Data excerpts ::

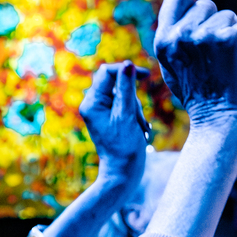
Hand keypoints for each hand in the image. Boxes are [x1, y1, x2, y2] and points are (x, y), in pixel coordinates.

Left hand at [80, 61, 147, 183]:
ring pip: (125, 95)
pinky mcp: (111, 119)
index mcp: (91, 103)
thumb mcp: (127, 114)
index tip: (145, 75)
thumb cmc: (124, 146)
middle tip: (136, 117)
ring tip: (139, 127)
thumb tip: (127, 64)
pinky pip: (127, 106)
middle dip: (132, 96)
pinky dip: (136, 115)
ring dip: (136, 108)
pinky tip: (140, 130)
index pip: (107, 72)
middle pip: (117, 83)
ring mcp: (102, 113)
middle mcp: (93, 106)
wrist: (123, 171)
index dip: (126, 70)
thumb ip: (126, 88)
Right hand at [155, 0, 236, 131]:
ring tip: (222, 62)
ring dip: (229, 34)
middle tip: (210, 56)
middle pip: (205, 4)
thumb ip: (174, 37)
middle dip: (212, 24)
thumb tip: (187, 5)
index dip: (189, 6)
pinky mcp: (232, 38)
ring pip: (227, 15)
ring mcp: (207, 36)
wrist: (218, 118)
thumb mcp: (171, 66)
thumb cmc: (197, 94)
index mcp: (164, 41)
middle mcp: (182, 36)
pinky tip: (236, 63)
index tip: (195, 23)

Instructions for the task :: What is needed is an exact copy of the lines from the one containing "middle dip: (132, 96)" through the last line of the records above, both included.

Task result ::
middle dip: (132, 96)
pinky dip: (136, 115)
ring dip: (136, 108)
pinky tip: (140, 130)
index pip: (107, 72)
middle pip: (117, 83)
ring mcp: (102, 113)
middle mcp: (93, 106)
wrist: (123, 171)
index dip: (126, 70)
thumb ip: (126, 88)
Right hand at [155, 0, 236, 131]:
ring tip: (222, 62)
ring dip: (229, 34)
middle tip: (210, 56)
middle pip: (205, 4)
thumb ip: (174, 37)
middle dip: (212, 24)
thumb tip: (187, 5)
index dip: (189, 6)
pinky mcp: (232, 38)
ring pip: (227, 15)
ring mcp: (207, 36)
wrist: (218, 118)
thumb mcp: (171, 66)
thumb cmc: (197, 94)
index mcp: (164, 41)
middle mcp: (182, 36)
pinky tip: (236, 63)
index tip: (195, 23)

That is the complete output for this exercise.